On the flip side, Office does not have support for Gantt charts, but ODF does allow them. When we load an ODF file that contains a Gantt chart we leave the chart area blank rather than try to map it to some other type of chart. But we preserve the chart data so that the user can pick another chart type from the Excel UI if desired.

Be Predictable

The principle here is that we want to do what an informed user would likely expect.

Where ODF is a superset of OOXML, we can either ignore the ODF-only constructs, or map them to an OOXML construct where there is a logical way to do so.

When OOXML is a superset of ODF, we usually map the OOXML-only constructs to a default ODF value. For example, ODF does not support OOXML’s doubleWave border style, so when we save as ODF we map that style to the default border style.

Preserve the user’s intent

In simple cases, it isn’t a problem for Word to preserve document structure and semantics when saving an ODF file. For example, a document heading can be saved with a heading style that has an associated outline level.

In more complex cases we preferred a neutral approach when saving to ODF rather than implying semantics that the user did not intend. For example, in Word one can color code the bullets in a bulleted list by applying a color attribute to the paragraph character for the list item. Word can persist that attribute when saving to OOXML, but ODF does not have the concept of paragraph characters with attributes.

If we were to apply the color attribute to the paragraph style that would cause the entire list item to take on the color, and this might imply more than the user meant. So we choose to drop the bullet color, rather than color the whole list item.

Preserve Editability

We want to preserve the user’s ability to edit the contents of their document even if they have used a feature that can’t be saved to ODF, so that what the user sees in the document and how the user interacts with the document will not be changed until the user saves and closes the file.

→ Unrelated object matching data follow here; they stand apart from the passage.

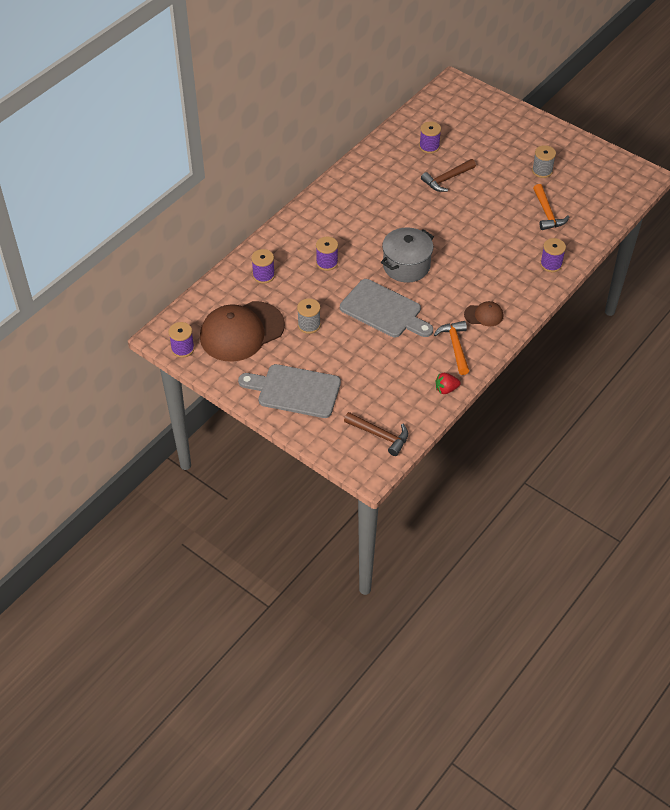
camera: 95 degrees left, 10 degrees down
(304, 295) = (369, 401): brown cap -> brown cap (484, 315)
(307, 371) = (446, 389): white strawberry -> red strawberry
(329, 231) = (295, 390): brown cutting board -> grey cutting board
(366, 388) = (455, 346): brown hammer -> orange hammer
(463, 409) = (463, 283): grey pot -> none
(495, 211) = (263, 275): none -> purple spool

For example if you insert a table in a PowerPoint slide and save as ODF, you still have a table in your open presentation with all of the normal table editing behaviors – you can easily add a row or insert a column, for example. The table becomes a group of shapes only after the user closes and reopens the file. Or as another example, you can open an ODS spreadsheet with Excel and use the conditional formatting features to analyze trends in the data. But the conditional formatting will not be preserved when you save and close the file.

Preserve Visual Fidelity

Wherever possible we write the ODF in such a way as to preserve visual fidelity when the document is opened in another application.

Chart gap width (e.g., the space between bars in a bar chart) is a good example. If the gap width of a chart is not specified in the file, OpenOffice applies different defaults than Microsoft Office and will render Chart gap widths differently. So in this case, Office will write our Chart gap width even when the gap width is the default value—i.e. when we traditionally wouldn’t write it.

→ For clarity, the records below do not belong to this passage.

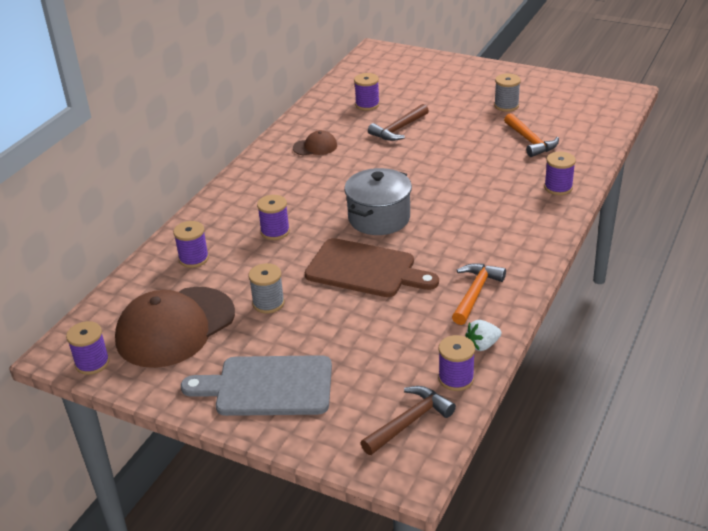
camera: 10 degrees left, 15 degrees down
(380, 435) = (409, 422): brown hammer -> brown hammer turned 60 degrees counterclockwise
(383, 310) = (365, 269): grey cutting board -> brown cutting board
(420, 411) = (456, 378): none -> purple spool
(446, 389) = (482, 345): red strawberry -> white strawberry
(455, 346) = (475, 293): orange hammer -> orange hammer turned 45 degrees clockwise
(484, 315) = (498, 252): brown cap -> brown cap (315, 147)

High Level Architectural View

Word, Excel and PowerPoint have a Model-View-Controller design. The in-memory representation of the document, or Model, is designed to facilitate document revision and display functions and includes concepts which are never saved to the file, such as the insertion point and the selection.

The persistence code converts this in-memory representation to and from some sort of the disk file based representation. Office 2007 already had code to support a number of angle-brackety persistence formats including HTML and OOXML. When we built in support for ODF, we added it in that area of our code.

That’s a general overview of how we’ve approached ODF support in Office 2007 SP2. These topics were also the foundation of the roundtable discussions we had at the workshop; for a variety of perspectives on those discussions, see the blog posts by Dennis Hamilton, John Head, and Jesper Lund Stocholm.